Provided entries section start
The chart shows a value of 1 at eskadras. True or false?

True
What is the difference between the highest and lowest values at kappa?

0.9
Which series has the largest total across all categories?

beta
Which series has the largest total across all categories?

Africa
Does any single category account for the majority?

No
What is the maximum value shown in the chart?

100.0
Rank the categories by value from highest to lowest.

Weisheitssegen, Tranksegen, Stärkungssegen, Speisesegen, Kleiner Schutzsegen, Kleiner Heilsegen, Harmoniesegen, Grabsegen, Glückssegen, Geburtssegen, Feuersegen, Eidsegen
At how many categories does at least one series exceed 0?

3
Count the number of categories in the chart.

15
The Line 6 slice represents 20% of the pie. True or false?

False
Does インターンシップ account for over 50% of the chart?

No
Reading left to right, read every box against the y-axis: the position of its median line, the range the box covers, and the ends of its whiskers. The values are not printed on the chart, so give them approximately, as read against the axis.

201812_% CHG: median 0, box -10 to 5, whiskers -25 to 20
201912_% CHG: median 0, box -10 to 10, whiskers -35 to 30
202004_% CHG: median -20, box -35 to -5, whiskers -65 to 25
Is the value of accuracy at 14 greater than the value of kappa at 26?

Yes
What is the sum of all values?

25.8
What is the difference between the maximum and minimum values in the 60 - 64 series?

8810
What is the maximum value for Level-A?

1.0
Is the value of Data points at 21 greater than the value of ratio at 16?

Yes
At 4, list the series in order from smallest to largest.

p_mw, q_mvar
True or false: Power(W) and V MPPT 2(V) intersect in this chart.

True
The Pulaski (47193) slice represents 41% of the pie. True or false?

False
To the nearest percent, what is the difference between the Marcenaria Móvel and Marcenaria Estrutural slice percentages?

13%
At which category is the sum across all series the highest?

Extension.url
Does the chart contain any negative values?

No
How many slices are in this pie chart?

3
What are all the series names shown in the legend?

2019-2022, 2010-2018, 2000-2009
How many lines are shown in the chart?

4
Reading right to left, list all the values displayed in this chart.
Provided entries section end
Reproduce the entire listing above word for word, from its first line through its last.

Reply
The chart shows a value of 1 at eskadras. True or false?

True
What is the difference between the highest and lowest values at kappa?

0.9
Which series has the largest total across all categories?

beta
Which series has the largest total across all categories?

Africa
Does any single category account for the majority?

No
What is the maximum value shown in the chart?

100.0
Rank the categories by value from highest to lowest.

Weisheitssegen, Tranksegen, Stärkungssegen, Speisesegen, Kleiner Schutzsegen, Kleiner Heilsegen, Harmoniesegen, Grabsegen, Glückssegen, Geburtssegen, Feuersegen, Eidsegen
At how many categories does at least one series exceed 0?

3
Count the number of categories in the chart.

15
The Line 6 slice represents 20% of the pie. True or false?

False
Does インターンシップ account for over 50% of the chart?

No
Reading left to right, read every box against the y-axis: the position of its median line, the range the box covers, and the ends of its whiskers. The values are not printed on the chart, so give them approximately, as read against the axis.

201812_% CHG: median 0, box -10 to 5, whiskers -25 to 20
201912_% CHG: median 0, box -10 to 10, whiskers -35 to 30
202004_% CHG: median -20, box -35 to -5, whiskers -65 to 25
Is the value of accuracy at 14 greater than the value of kappa at 26?

Yes
What is the sum of all values?

25.8
What is the difference between the maximum and minimum values in the 60 - 64 series?

8810
What is the maximum value for Level-A?

1.0
Is the value of Data points at 21 greater than the value of ratio at 16?

Yes
At 4, list the series in order from smallest to largest.

p_mw, q_mvar
True or false: Power(W) and V MPPT 2(V) intersect in this chart.

True
The Pulaski (47193) slice represents 41% of the pie. True or false?

False
To the nearest percent, what is the difference between the Marcenaria Móvel and Marcenaria Estrutural slice percentages?

13%
At which category is the sum across all series the highest?

Extension.url
Does the chart contain any negative values?

No
How many slices are in this pie chart?

3
What are all the series names shown in the legend?

2019-2022, 2010-2018, 2000-2009
How many lines are shown in the chart?

4
Reading right to left, list all the values displayed in this chart.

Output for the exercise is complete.